Disney is bringing Audio-Animatronics to a new level with the Seven Dwarfs Mine Train opening soon at Walt Disney World in Orlando, Florida.
This is partly due to a collaboration between Walt Disney Imagineering and Walt Disney Animation Studios, with the two working closely together as Disney’s doing a full 3D design and delivery process on their Audio-Animatronic Figures for the first time.
Based on the original 2D drawings from the 1937 film Snow White and the Seven Dwarfs, new sketches were drawn and 3D sculptures were created by the animation team, while the engineers determined what kind of movements the dwarfs would be physically capable of.
The animators then went back and referenced the original movie and the behavior of the dwarfs in order to create the most realistic facial expressions possible on the Audio-Animatronic figures.

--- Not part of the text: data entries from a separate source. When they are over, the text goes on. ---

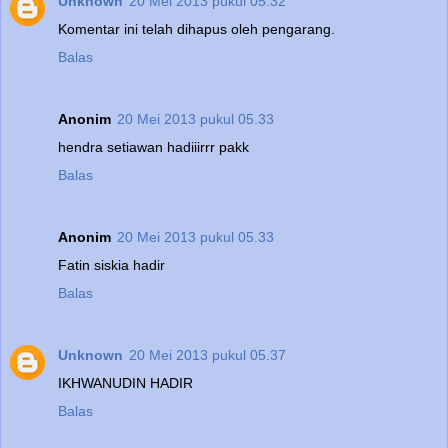
Unknown
20 Mei 2013 pukul 05.32
Komentar ini telah dihapus oleh pengarang.
Balas
Anonim
20 Mei 2013 pukul 05.33
hendra setiawan hadiiirrr pakk
Balas
Anonim
20 Mei 2013 pukul 05.33
Fatin siskia hadir
Balas
Unknown
20 Mei 2013 pukul 05.37
IKHWANUDIN HADIR
Balas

Audio-Animatronics, first created in the 1960’s by Disney Imagineering for its theme parks, is a form of robotic animation where the robots move and make noise while being fixed to some sort of ground support powered by hydrolics.
Disney’s technology uses an analogue system with a variable signal for the large moving limbs, rather than a digital one where the signal usually only takes two levels (on and off), which allows for more realistic movement with a fluid range of motion.
Oil-filled control cylinders mounted onto ball joints creates free rotation around key areas such as the wrist and shoulder joints for the highest level of realism. The humanoid figures are coated in silicon rubber mimicking skin, and real human hair is used, this is however something that comes with its own set of problems as the constant rapid movements causes it to lose its styling, thus requiring touch-ups in between shows.